Your assignment => Collect each line of the entries that holds the string "lines".

══════

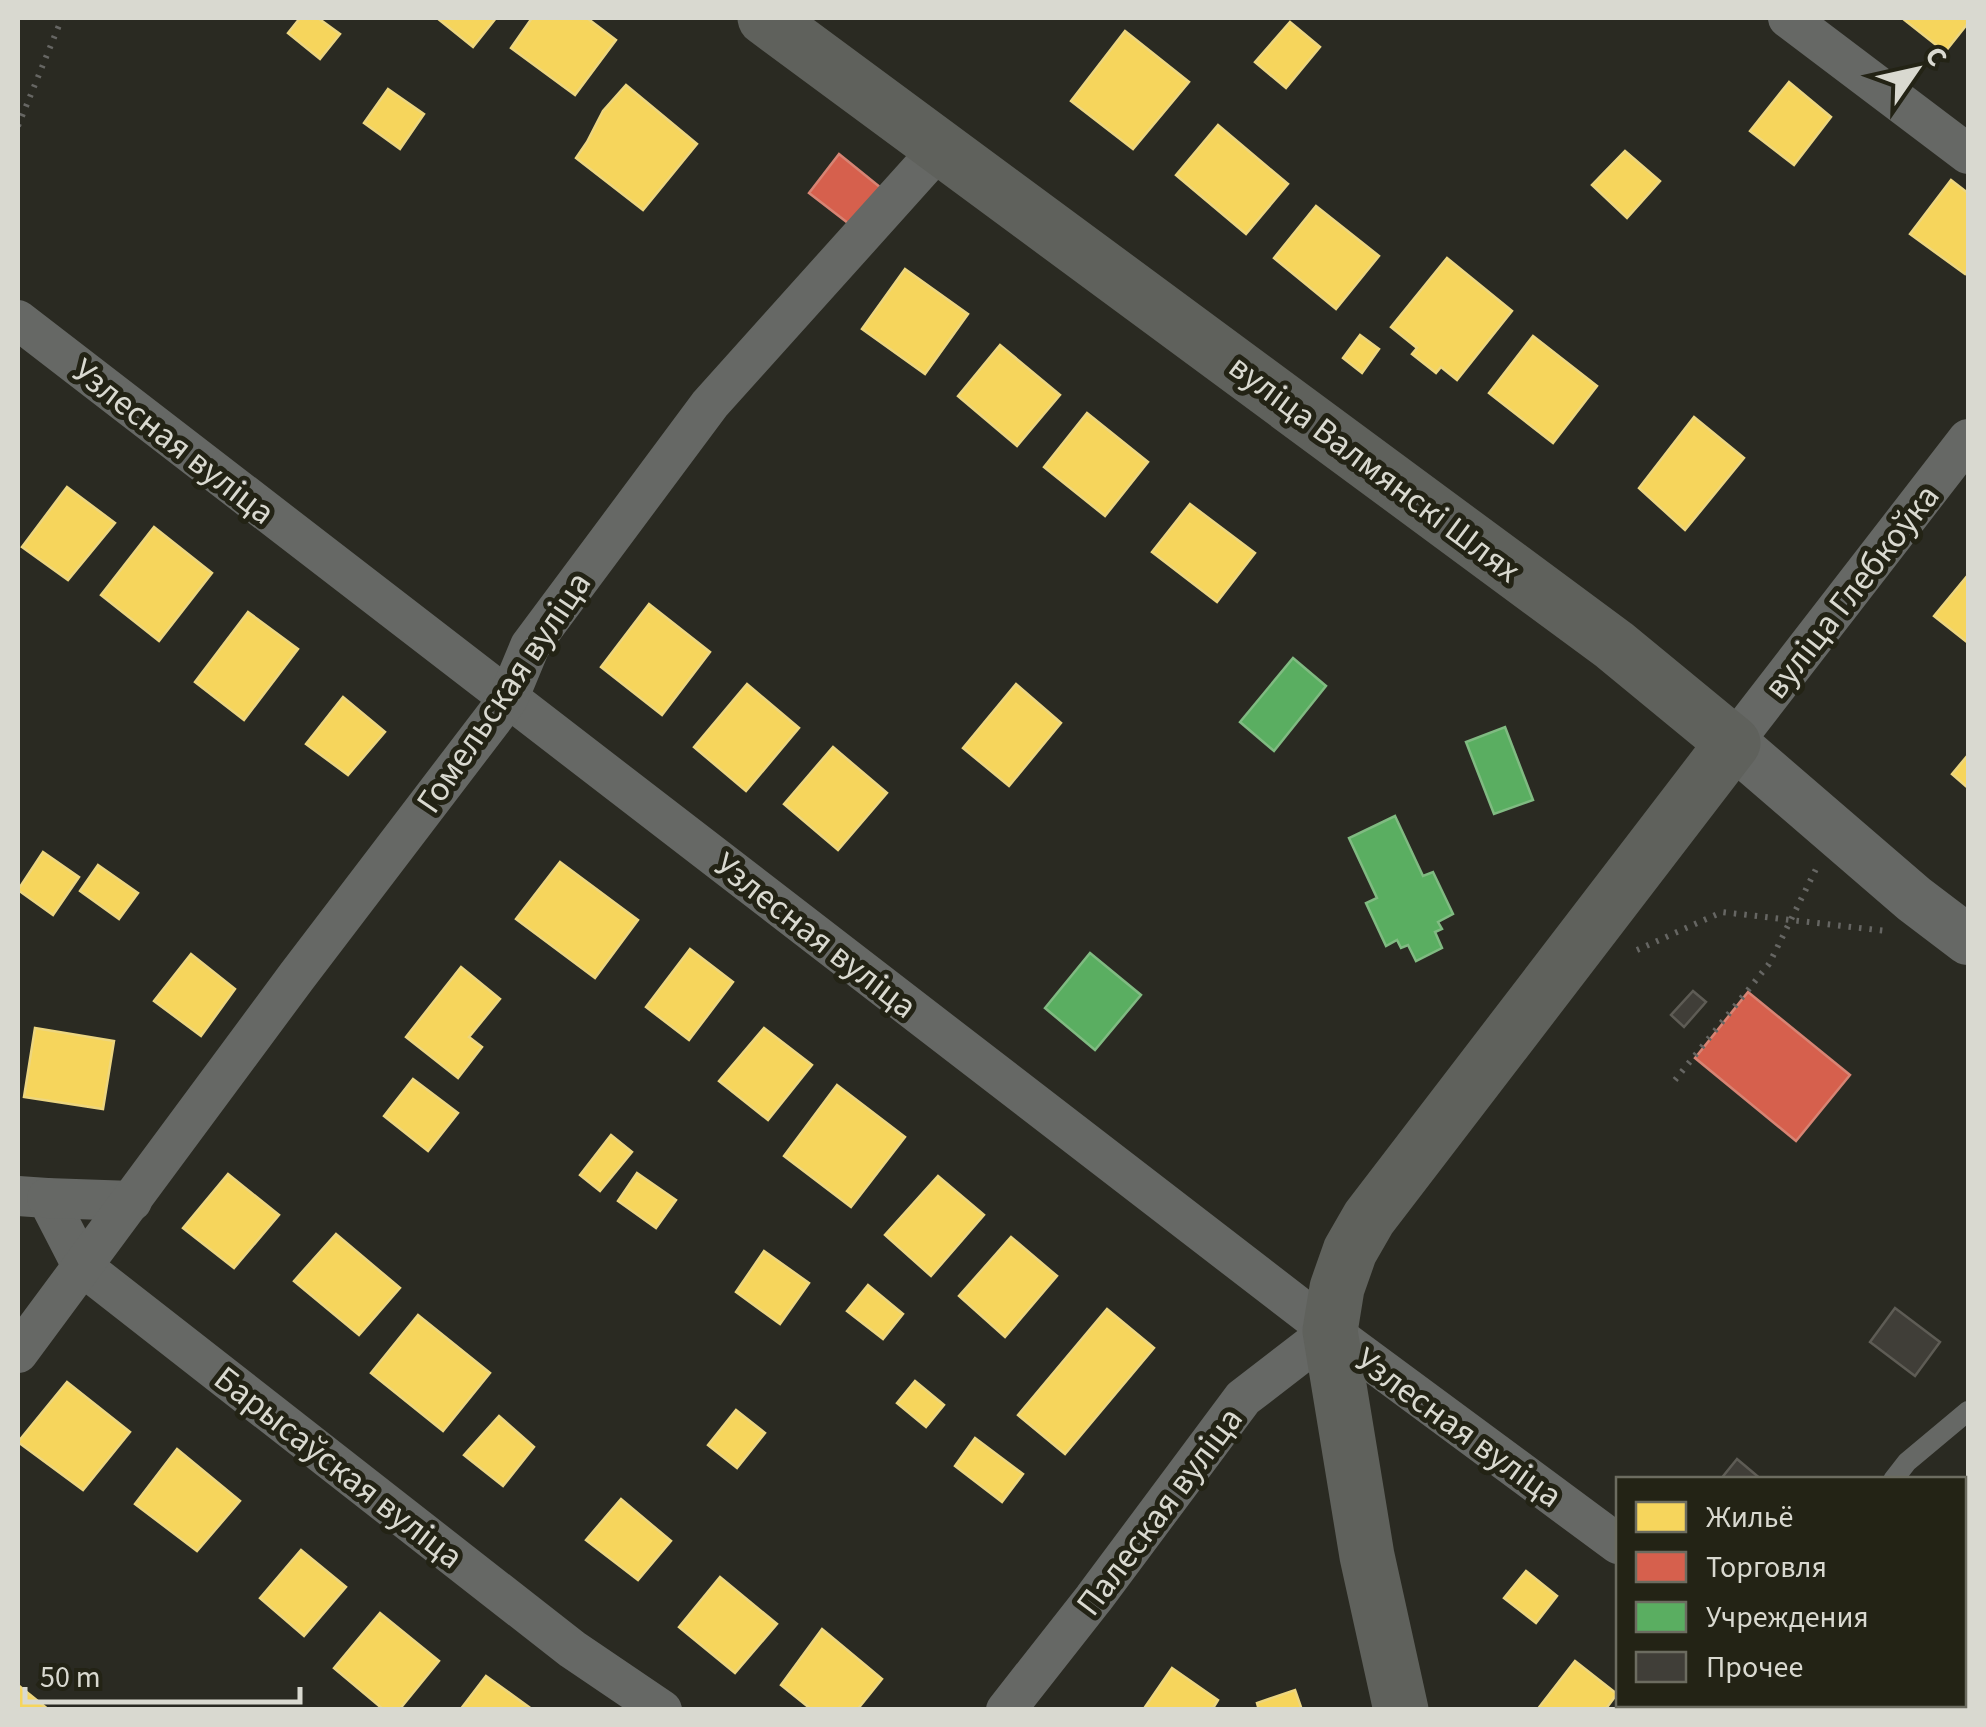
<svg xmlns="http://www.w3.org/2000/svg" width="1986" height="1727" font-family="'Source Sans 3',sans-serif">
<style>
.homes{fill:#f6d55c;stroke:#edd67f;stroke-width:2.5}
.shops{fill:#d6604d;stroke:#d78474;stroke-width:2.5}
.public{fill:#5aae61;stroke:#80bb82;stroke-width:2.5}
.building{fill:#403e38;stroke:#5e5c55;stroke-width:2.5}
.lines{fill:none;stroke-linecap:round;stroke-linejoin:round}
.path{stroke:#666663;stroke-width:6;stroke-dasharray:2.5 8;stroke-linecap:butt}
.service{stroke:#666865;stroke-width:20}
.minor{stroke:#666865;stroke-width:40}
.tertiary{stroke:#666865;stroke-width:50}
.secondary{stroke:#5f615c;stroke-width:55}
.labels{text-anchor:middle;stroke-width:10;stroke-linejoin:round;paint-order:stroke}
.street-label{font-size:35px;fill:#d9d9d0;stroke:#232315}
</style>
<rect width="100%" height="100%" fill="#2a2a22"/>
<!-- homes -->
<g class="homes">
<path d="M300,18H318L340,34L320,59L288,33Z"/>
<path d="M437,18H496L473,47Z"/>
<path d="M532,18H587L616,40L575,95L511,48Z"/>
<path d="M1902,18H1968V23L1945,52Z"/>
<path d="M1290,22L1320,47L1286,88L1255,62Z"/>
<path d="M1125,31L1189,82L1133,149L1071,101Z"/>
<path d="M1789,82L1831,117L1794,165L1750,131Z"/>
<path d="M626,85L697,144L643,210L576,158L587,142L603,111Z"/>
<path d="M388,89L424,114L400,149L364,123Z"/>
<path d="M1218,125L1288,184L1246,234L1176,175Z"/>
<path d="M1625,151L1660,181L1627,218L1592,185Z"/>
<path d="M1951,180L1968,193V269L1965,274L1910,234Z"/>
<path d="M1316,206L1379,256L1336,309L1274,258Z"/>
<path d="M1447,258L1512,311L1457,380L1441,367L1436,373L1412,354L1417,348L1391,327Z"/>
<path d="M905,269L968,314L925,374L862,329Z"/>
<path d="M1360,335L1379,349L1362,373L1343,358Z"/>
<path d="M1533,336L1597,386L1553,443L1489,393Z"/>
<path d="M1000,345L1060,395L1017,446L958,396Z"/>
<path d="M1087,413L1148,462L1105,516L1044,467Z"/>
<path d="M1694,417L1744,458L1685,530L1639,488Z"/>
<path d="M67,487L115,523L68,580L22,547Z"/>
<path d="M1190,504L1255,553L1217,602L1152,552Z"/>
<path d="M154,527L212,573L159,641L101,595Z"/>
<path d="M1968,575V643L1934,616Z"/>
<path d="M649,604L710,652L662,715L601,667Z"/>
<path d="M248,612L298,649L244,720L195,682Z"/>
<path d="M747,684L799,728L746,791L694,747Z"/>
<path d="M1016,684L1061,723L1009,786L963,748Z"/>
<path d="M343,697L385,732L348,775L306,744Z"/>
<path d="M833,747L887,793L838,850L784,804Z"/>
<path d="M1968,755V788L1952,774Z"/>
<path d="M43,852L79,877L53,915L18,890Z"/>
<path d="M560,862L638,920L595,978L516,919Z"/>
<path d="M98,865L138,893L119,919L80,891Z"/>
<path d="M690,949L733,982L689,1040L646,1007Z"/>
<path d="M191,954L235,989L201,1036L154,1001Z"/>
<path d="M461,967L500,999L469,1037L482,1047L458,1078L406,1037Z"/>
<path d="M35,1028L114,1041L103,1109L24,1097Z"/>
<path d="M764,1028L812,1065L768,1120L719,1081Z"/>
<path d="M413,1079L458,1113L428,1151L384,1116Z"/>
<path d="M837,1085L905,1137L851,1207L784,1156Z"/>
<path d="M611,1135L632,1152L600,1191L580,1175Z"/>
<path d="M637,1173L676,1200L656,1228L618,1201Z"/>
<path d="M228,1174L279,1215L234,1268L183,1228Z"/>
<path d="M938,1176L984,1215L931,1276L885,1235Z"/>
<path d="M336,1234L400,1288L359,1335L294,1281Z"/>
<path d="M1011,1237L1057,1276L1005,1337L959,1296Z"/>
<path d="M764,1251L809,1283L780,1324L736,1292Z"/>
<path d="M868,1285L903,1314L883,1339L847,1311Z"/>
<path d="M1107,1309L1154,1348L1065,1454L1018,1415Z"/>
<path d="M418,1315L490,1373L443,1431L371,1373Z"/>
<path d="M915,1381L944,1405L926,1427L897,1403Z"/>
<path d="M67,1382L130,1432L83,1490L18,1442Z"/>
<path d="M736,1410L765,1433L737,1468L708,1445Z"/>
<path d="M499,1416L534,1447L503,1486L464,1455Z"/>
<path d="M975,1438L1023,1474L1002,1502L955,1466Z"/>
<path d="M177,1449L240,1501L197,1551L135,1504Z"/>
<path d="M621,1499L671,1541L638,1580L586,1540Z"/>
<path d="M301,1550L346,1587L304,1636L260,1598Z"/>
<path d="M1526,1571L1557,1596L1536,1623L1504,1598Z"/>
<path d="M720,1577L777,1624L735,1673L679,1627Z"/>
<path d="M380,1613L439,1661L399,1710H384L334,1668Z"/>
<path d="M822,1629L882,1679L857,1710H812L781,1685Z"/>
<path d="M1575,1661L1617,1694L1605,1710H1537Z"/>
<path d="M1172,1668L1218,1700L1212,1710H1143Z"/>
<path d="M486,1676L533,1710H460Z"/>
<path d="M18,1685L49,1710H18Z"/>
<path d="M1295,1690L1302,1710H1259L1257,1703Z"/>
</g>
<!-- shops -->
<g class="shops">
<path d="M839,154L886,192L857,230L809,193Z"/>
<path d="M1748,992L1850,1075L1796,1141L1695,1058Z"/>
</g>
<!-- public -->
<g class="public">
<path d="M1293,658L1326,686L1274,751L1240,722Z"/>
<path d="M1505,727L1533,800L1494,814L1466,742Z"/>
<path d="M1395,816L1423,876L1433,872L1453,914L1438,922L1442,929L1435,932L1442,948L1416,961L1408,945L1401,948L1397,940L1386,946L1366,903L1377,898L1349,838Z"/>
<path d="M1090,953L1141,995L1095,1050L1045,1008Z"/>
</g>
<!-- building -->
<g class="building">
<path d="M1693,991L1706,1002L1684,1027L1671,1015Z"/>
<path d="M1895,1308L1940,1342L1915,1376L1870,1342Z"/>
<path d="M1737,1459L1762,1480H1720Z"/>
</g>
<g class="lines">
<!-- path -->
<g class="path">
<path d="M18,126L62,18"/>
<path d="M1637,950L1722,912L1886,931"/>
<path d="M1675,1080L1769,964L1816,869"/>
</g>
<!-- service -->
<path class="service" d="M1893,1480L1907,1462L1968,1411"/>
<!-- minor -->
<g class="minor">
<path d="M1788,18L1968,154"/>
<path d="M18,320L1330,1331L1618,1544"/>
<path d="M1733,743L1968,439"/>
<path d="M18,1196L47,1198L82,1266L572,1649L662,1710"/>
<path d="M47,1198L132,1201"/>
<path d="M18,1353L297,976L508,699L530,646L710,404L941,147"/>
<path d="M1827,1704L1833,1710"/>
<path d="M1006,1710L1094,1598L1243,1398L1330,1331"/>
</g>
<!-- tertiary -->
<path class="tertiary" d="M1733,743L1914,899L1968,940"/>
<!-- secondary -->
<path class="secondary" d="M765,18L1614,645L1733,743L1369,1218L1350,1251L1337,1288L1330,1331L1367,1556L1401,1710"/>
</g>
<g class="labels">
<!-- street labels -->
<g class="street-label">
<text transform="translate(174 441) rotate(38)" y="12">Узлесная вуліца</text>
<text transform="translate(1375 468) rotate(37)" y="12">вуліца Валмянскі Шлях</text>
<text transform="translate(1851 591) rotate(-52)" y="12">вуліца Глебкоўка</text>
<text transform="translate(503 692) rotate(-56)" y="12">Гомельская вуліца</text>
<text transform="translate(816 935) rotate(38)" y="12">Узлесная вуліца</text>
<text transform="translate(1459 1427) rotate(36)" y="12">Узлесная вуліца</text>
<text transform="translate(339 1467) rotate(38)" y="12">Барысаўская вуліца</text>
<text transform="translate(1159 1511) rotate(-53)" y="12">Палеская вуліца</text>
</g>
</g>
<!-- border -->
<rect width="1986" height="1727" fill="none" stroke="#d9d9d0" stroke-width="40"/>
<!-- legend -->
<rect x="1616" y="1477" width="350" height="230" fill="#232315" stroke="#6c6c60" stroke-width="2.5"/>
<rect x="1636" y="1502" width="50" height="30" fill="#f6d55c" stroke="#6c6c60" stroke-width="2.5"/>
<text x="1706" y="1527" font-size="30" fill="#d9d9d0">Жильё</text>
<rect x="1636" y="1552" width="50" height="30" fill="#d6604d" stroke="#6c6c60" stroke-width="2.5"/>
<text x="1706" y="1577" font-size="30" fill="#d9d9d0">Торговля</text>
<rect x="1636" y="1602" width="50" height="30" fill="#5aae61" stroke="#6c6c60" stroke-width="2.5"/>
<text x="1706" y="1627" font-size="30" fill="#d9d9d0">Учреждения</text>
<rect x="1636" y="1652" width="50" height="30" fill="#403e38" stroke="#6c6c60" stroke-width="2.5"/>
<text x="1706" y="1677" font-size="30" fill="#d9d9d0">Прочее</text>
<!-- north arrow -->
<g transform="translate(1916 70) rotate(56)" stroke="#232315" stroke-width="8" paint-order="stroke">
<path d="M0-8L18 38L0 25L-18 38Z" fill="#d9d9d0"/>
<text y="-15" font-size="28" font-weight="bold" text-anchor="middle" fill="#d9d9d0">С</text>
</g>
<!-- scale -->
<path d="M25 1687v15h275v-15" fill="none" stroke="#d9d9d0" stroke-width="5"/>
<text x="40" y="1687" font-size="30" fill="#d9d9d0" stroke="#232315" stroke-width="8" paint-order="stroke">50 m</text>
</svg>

══════

Task solution =>
.lines{fill:none;stroke-linecap:round;stroke-linejoin:round}
<g class="lines">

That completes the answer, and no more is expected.